Whilst we have paid heavy attention to the airline social media success stories, we also need to remember that every so often they do get it terribly wrong. Take a look at our top five list of absolute airline fails, and be ready for the face palm.



US Airways pornographic tweet

Most major airlines use their Twitter feeds to keep followers updated on the aviation industry. The information is normally quite generic, and exceptionally sensible. However, on the 14th of April 2014, the responsible status quo of airlines on Twitter received quite the interruption; US Airway’s ‘accidental’ tweet of a pornographic image, which involved a lady with a ‘toy’ airplane (need I say more?), caused a social media outrage.

At first instance, most assumed that this was an unfortunate case of a Twitter hijack, surely no one who worked in PR could think this was a good idea? However, as it happens this was an inside job – not an intentional inside job, but an inside job all the same. It took US Airways a whole hour to remove the explicit image, and apologise. But as one tweeter suggested – ‘you can’t delete from the internet.’

[Picture: Twitter]


American Airlines respond to every tweeter

American Airlines effort to respond to every Tweet meant that their followers began to test their theory, and wrote to them with insulting comments about their service.
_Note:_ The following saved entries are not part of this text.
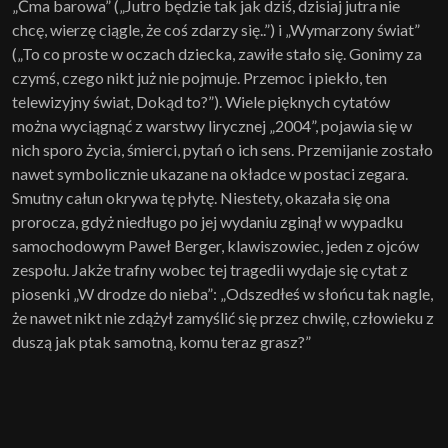
„Ćma barowa” („Jutro będzie tak jak dziś, dzisiaj jutra nie
chcę, wierzę ciągle, że coś zdarzy się..”) i „Wymarzony świat”
(„To co proste w oczach dziecka, zawiłe stało się. Gonimy za
czymś, czego nikt już nie pojmuje. Przemoc i piekło, ten
telewizyjny świat, Dokąd to?”). Wiele pięknych cytatów
można wyciągnąć z warstwy lirycznej „2004”, pojawia się w
nich sporo życia, śmierci, pytań o ich sens. Przemijanie zostało
nawet symbolicznie ukazane na okładce w postaci zegara.
Smutny całun okrywa tę płytę. Niestety, okazała się ona
prorocza, gdyż niedługo po jej wydaniu zginął w wypadku
samochodowym Paweł Berger, klawiszowiec, jeden z ojców
zespołu. Jakże trafny wobec tej tragedii wydaje się cytat z
piosenki „W drodze do nieba”: „Odszedłeś w słońcu tak nagle,
że nawet nikt nie zdążył zamyślić się przez chwilę, człowieku z
duszą jak ptak samotną, komu teraz grasz?”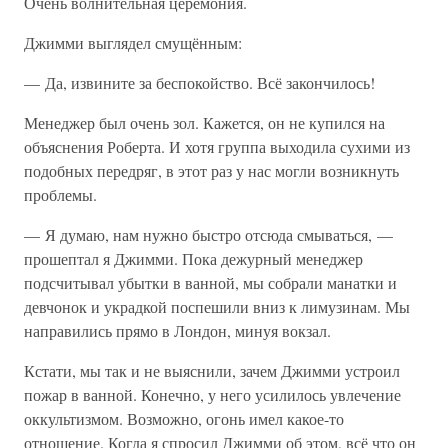
Очень волнительная церемония.
Джимми выглядел смущённым:
— Да, извините за беспокойство. Всё закончилось!
Менеджер был очень зол. Кажется, он не купился на
объяснения Роберта. И хотя группа выходила сухими из
подобных передряг, в этот раз у нас могли возникнуть
проблемы.
— Я думаю, нам нужно быстро отсюда смываться, —
прошептал я Джимми. Пока дежурный менеджер
подсчитывал убытки в ванной, мы собрали манатки и
девчонок и украдкой поспешили вниз к лимузинам. Мы
направились прямо в Лондон, минуя вокзал.
Кстати, мы так и не выяснили, зачем Джимми устроил
пожар в ванной. Конечно, у него усилилось увлечение
оккультизмом. Возможно, огонь имел какое-то
отношение. Когда я спросил Джимми об этом, всё что он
The real problem with this strategy is that they left their response Tweets down to an automated service, so it was never personalised. The result, as seen above, meant that American Airlines looked rather stupid.

[Picture: Flickr: Brett Farmilo]


Delta Airlines thinks giraffes live in Ghana

This very recent social media fail, has left Delta Airlines being tarnished with insults such as ‘ignorant’ and ‘stupid’. So, what exactly happened…? When the US football team won their first game of the World Cup on Monday evening, the major American airline wanted to congratulate their win – seems fairly harmless, right? Well, it was until they assumed that a picture of a giraffe would be the best way to represent the Ghana side.
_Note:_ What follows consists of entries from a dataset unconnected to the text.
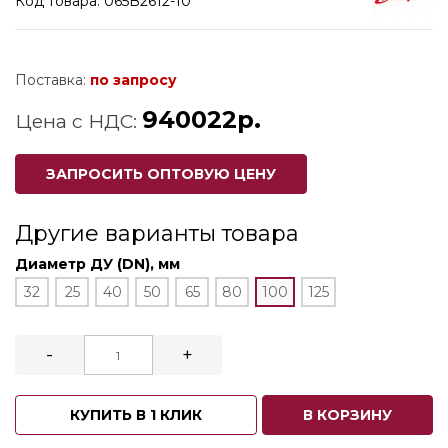
Код товара: 065B2612-10
Поставка:
по запросу
940022р.
Цена с НДС:
ЗАПРОСИТЬ ОПТОВУЮ ЦЕНУ
Другие варианты товара
Диаметр ДУ (DN), мм
32
25
40
50
65
80
100
125
-
+
КУПИТЬ В 1 КЛИК
В КОРЗИНУ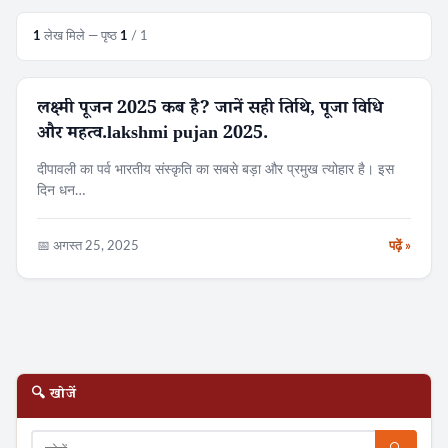
1
लेख मिले — पृष्ठ
1
/ 1
लक्ष्मी पूजन 2025 कब है? जानें सही तिथि, पूजा विधि
त्यौहार
और महत्व.lakshmi pujan 2025.
दीपावली का पर्व भारतीय संस्कृति का सबसे बड़ा और प्रमुख त्योहार है। इस
दिन धन…
📅 अगस्त 25, 2025
पढ़ें »
🔍 खोजें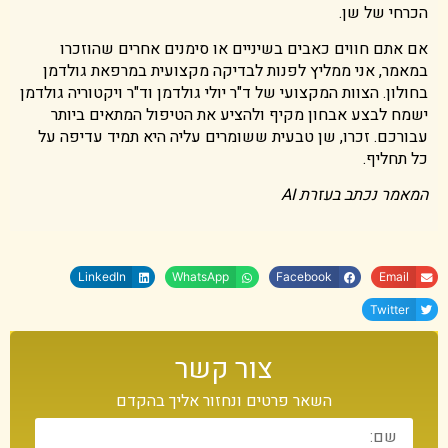
הכרחי של שן.
אם אתם חווים כאבים בשיניים או סימנים אחרים שהוזכרו
במאמר, אני ממליץ לפנות לבדיקה מקצועית במרפאת גולדמן
בחולון. הצוות המקצועי של ד"ר יולי גולדמן וד"ר ויקטוריה גולדמן
ישמח לבצע אבחון מקיף ולהציע את הטיפול המתאים ביותר
עבורכם. זכרו, שן טבעית ששומרים עליה היא תמיד עדיפה על
כל תחליף.
המאמר נכתב בעזרת AI
LinkedIn
WhatsApp
Facebook
Email
Twitter
צור קשר
השאר פרטים ונחזור אליך בהקדם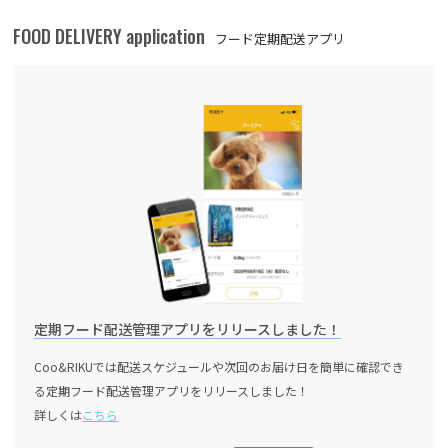
FOOD DELIVERY application
フード定期配送アプリ
定期フード配送管理アプリをリリースしました！
Coo&RIKUでは配送スケジュールや次回のお届け日を簡単に確認でき
る定期フード配送管理アプリをリリースしました！
詳しくは
こちら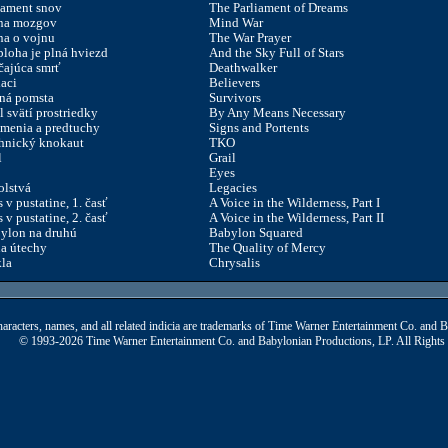
lament snov
The Parliament of Dreams
na mozgov
Mind War
na o vojnu
The War Prayer
bloha je plná hviezd
And the Sky Full of Stars
čajúca smrť
Deathwalker
iaci
Believers
ná pomsta
Survivors
l svätí prostriedky
By Any Means Necessary
menia a predtuchy
Signs and Portents
hnický knokaut
TKO
l
Grail
Eyes
olstvá
Legacies
 v pustatine, 1. časť
A Voice in the Wilderness, Part I
 v pustatine, 2. časť
A Voice in the Wilderness, Part II
ylon na druhú
Babylon Squared
a útechy
The Quality of Mercy
la
Chrysalis
aracters, names, and all related indicia are trademarks of Time Warner Entertainment Co. and 
© 1993-2026 Time Warner Entertainment Co. and Babylonian Productions, LP. All Rights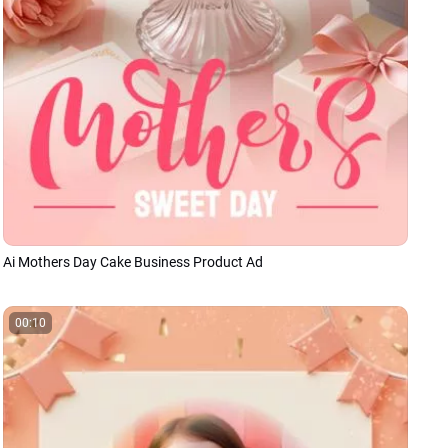
Ai Mothers Day Cake Business Product Ad
00:10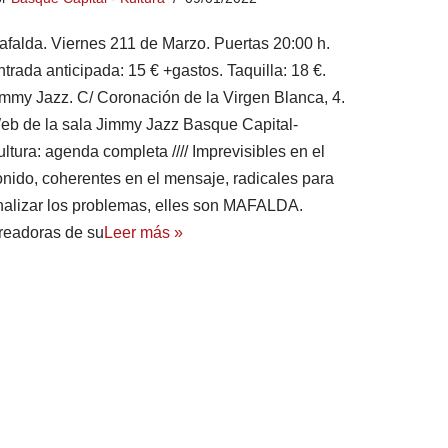
afalda. Viernes 211 de Marzo. Puertas 20:00 h.
trada anticipada: 15 € +gastos. Taquilla: 18 €.
immy Jazz. C/ Coronación de la Virgen Blanca, 4.
eb de la sala Jimmy Jazz Basque Capital-
ltura: agenda completa //// Imprevisibles en el
onido, coherentes en el mensaje, radicales para
nalizar los problemas, elles son MAFALDA.
readoras de su
Leer más »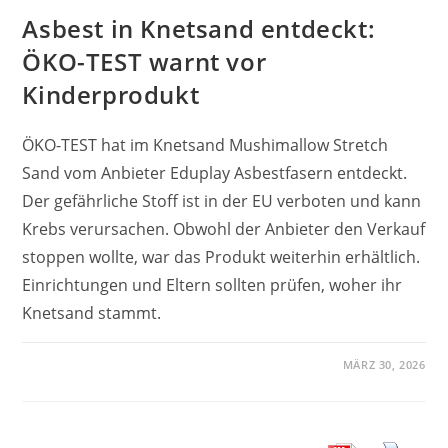
Asbest in Knetsand entdeckt:
ÖKO-TEST warnt vor
Kinderprodukt
ÖKO-TEST hat im Knetsand Mushimallow Stretch
Sand vom Anbieter Eduplay Asbestfasern entdeckt.
Der gefährliche Stoff ist in der EU verboten und kann
Krebs verursachen. Obwohl der Anbieter den Verkauf
stoppen wollte, war das Produkt weiterhin erhältlich.
Einrichtungen und Eltern sollten prüfen, woher ihr
Knetsand stammt.
MÄRZ 30, 2026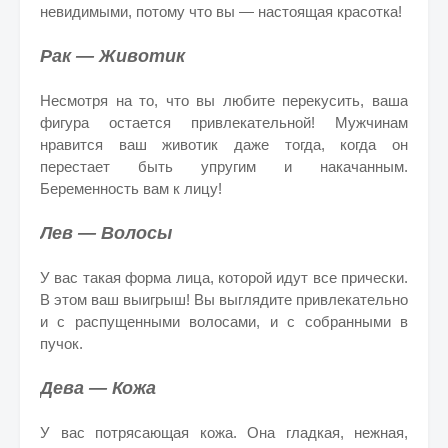
невидимыми, потому что вы — настоящая красотка!
Рак — Животик
Несмотря на то, что вы любите перекусить, ваша
фигура остается привлекательной! Мужчинам
нравится ваш животик даже тогда, когда он
перестает быть упругим и накачанным.
Беременность вам к лицу!
Лев — Волосы
У вас такая форма лица, которой идут все прически.
В этом ваш выигрыш! Вы выглядите привлекательно
и с распущенными волосами, и с собранными в
пучок.
Дева — Кожа
У вас потрясающая кожа. Она гладкая, нежная,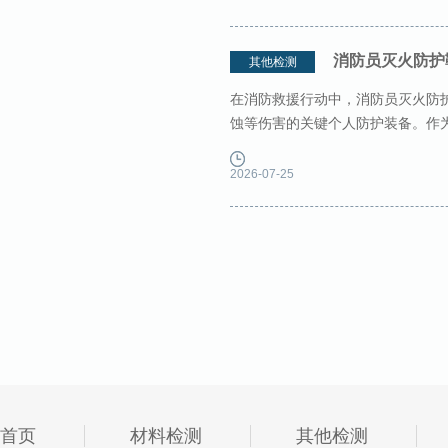
消防员灭火防护
其他检测
在消防救援行动中，消防员灭火防
蚀等伤害的关键个人防护装备。作
氧、光等因素影响，材料性能会逐
2026-07-25
首页
材料检测
其他检测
Giraffes are not native to Ghana, and the mishap rang alarm bells for many who were stunned that such a major airline would be so blinded in their geographical judgement.

[Picture: enjosmith on flickr]



It seemed like such a good idea, ask your Twitter followers to tell you their dream luxury in flight experience, and the best tweeter will win a prize. The only rules set out by the airline company are that it must include the # Qantas, and it has to be creative. What could possibly go wrong? Within the first hour of the competition going live, people were certainly tweeting, it just wasn’t what the Qantas PR had expected. Instead of tweeting different example of luxury travel, people were attacking the airline company;

ABC radio’s PM presenter Mark Colvin, @Colvinius said: “Getting from A to B without the plane being grounded or an engine catching fire. #qantasluxury”
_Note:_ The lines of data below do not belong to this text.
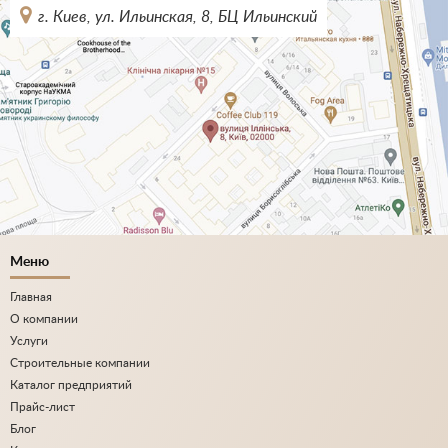
г. Киев, ул. Ильинская, 8, БЦ Ильинский
Меню
Главная
О компании
Услуги
Строительные компании
Каталог предприятий
Прайс-лист
Блог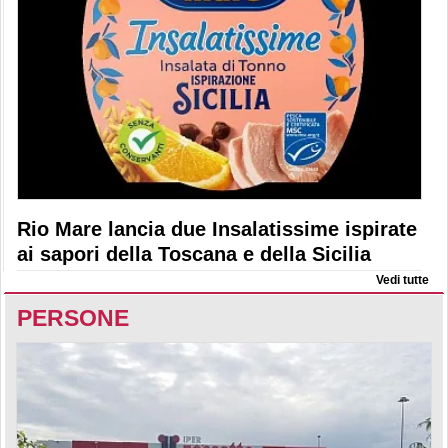
Rio Mare lancia due Insalatissime ispirate
ai sapori della Toscana e della Sicilia
Vedi tutte
PERSONE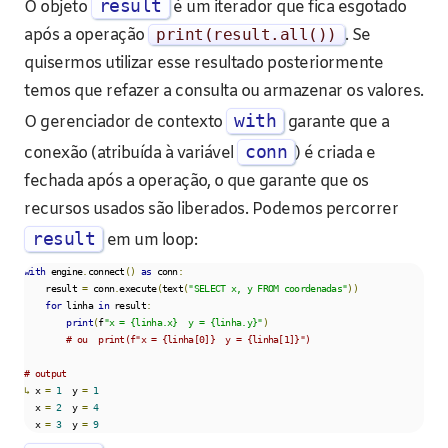
result
O objeto
é um iterador que fica esgotado
após a operação
print
(
result
.
all
())
. Se
quisermos utilizar esse resultado posteriormente
temos que refazer a consulta ou armazenar os valores.
with
O gerenciador de contexto
garante que a
conn
conexão (atribuída à variável
) é criada e
fechada após a operação, o que garante que os
recursos usados são liberados. Podemos percorrer
result
em um loop:
with
 engine
.
connect
()
as
 conn
:
    result 
=
 conn
.
execute
(
text
(
"SELECT x, y FROM coordenadas"
))
for
 linha 
in
 result
:
print
(
f
"x = {linha.x}  y = {linha.y}"
)
# ou  print(f"x = {linha[0]}  y = {linha[1]}")
# output
↳
 x 
=
1
  y 
=
1
  x 
=
2
  y 
=
4
  x 
=
3
  y 
=
9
@GrogsGamut tweeted: “#QantasLuxury- when the passengers arrive before the couriers delivering the lockout notices do”

[Picture: Twitter]


 United Airlines attacked by not responding to musician David Carrol  

So what happens when an airline breaks a musician’s guitar, and then fails to respond to his complaint via social media? Well, the musician gets his revenge, that’s what. In 2009, David Carroll got on board a United Airline flight to Chicago, whilst seated, Carroll allegedly heard a fellow passenger screech that the baggage handlers were throwing guitars. After looking out of the cabin window, the musician fears had been confirmed, and when he arrived at his destination, his $3, 500 guitar was severely damaged.

Carroll warned the airline, through social media, that he would write a hit song and post it on YouTube if nothing was done. Unfortunately for them, they didn’t listen. Carroll carried out his threat, and the results were something no one could have predicted. The video on YouTube went viral, a documentary was made, and even a book got published.